**Direction**:
Reproduce every line of the material below word for word, leaving the pictures out of your answer.

--- begin Records for this task ---

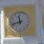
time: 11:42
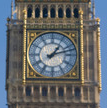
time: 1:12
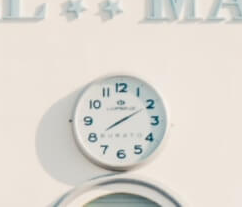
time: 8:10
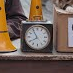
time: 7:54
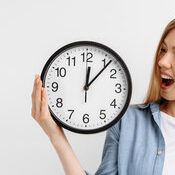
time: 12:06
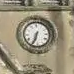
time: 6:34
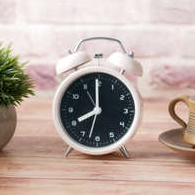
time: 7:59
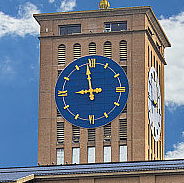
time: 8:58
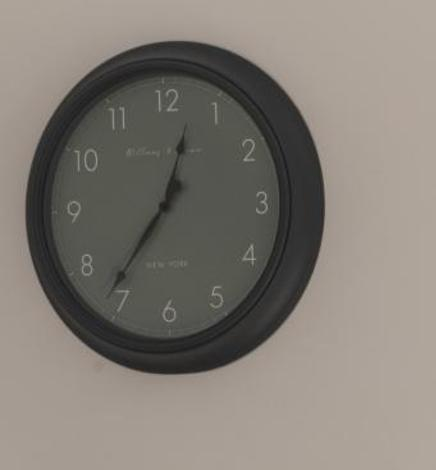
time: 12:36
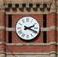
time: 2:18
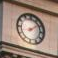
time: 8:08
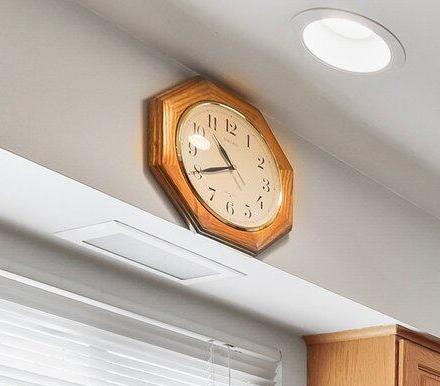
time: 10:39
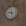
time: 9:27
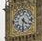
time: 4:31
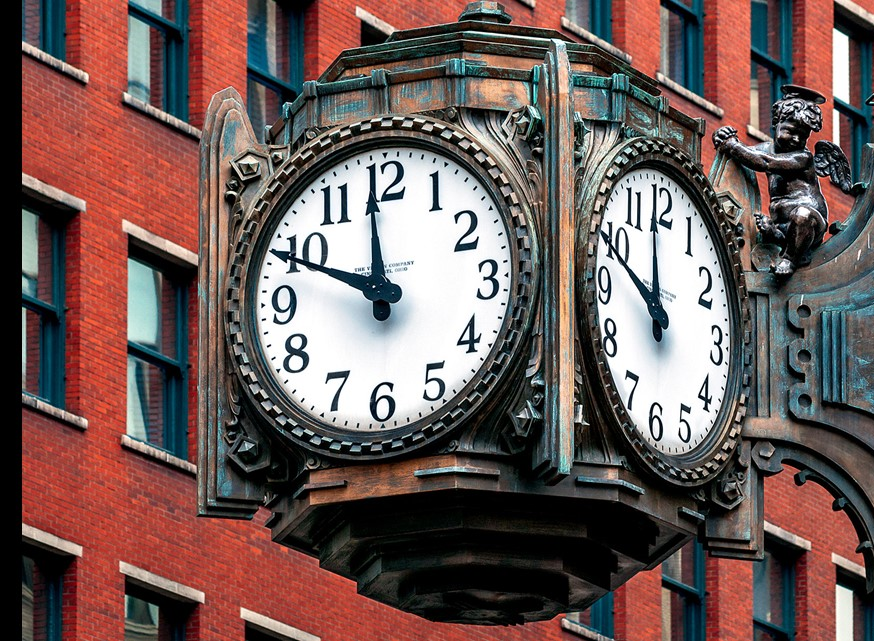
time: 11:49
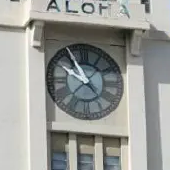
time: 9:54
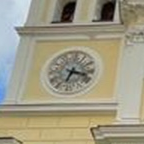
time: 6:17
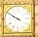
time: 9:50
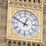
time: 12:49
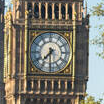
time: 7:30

--- end Records for this task ---

**Exercise answer**:
time: 11:42
time: 1:12
time: 8:10
time: 7:54
time: 12:06
time: 6:34
time: 7:59
time: 8:58
time: 12:36
time: 2:18
time: 8:08
time: 10:39
time: 9:27
time: 4:31
time: 11:49
time: 9:54
time: 6:17
time: 9:50
time: 12:49
time: 7:30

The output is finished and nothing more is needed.